• Aim 1:
Answer these questions from the passage on FPGAs in digital signal processing:
(a) What does the passage call the greatest advantage of FPGAs?
(b) Which repetitive digital signal processing task does it give as an example?
(c) Which signal type at Gbps rates does it name?
• Aim 2: Please retype the section of the passage on FPGAs in digital signal processing that opens with the words "2. Digital Signal" and closes with "signal processing functions.".

• Selected passage:
++++++++++

2. Digital Signal Processing
In the field of digital signal processing, FPGAs are equally formidable, primarily due to their high-speed parallel processing capabilities. The greatest advantage of FPGAs is their parallel processing mechanism, which utilizes a parallel architecture to implement digital signal processing functions.
This parallel mechanism makes FPGAs particularly suitable for repetitive digital signal processing tasks such as FIR filtering. For high-speed parallel digital signal processing tasks, the performance of FPGAs far exceeds that of general-purpose DSP processors’ serial execution architecture. Additionally, the voltage and driving capabilities of their interfaces are programmable, unlike traditional DSPs, which are constrained by instruction set control and cannot handle high-speed signals due to the limitations of clock cycles. For signals at Gbps rates, such as LVDS, traditional DSPs struggle to manage. Therefore, the application of FPGAs in digital signal processing is also very widespread.

++++++++++

• Records supplied:
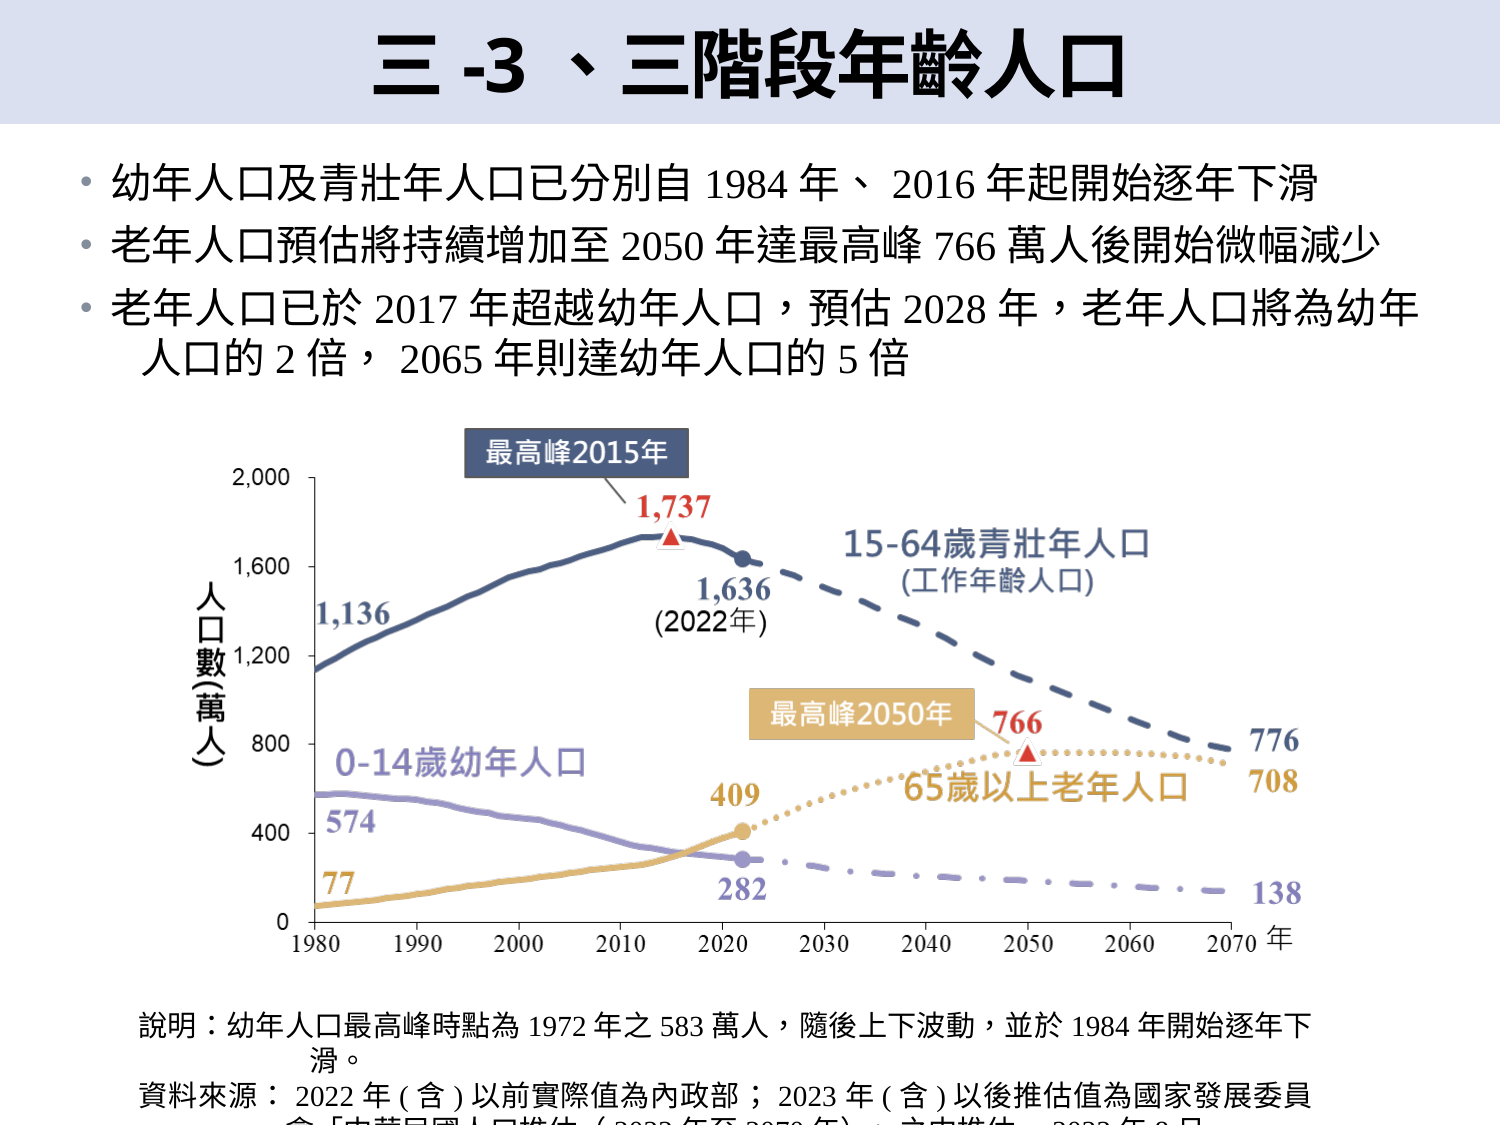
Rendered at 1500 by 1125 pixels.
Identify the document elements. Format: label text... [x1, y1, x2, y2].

text_box 說明：幼年人口最高峰時點為1972年之583萬人，隨後上下波動，並於1984年開始逐年下滑。 資料來源：2022年(含)以前實際值為內政部；2023年(含)以後推估值為國家發展委員會「中華民國人口推估（2022年至2070年）」之中推估，2022年8月。 [123, 999, 1329, 1121]
picture [165, 414, 1335, 967]
title 三-3、三階段年齡人口 [0, 0, 1500, 125]
list 幼年人口及青壯年人口已分別自1984年、2016年起開始逐年下滑 老年人口預估將持續增加至2050年達最高峰766萬人後開始微幅減少 老年人口已於2017年超越幼年人口，預估2028年，老年人口將為幼年人口的2倍，2065年則達幼年人口的5倍 [64, 149, 1436, 392]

++++++++++

• Full output 1:
(a) Their parallel processing mechanism.
(b) FIR filtering.
(c) LVDS.

• Full output 2:
2. Digital Signal Processing
In the field of digital signal processing, FPGAs are equally formidable, primarily due to their high-speed parallel processing capabilities. The greatest advantage of FPGAs is their parallel processing mechanism, which utilizes a parallel architecture to implement digital signal processing functions.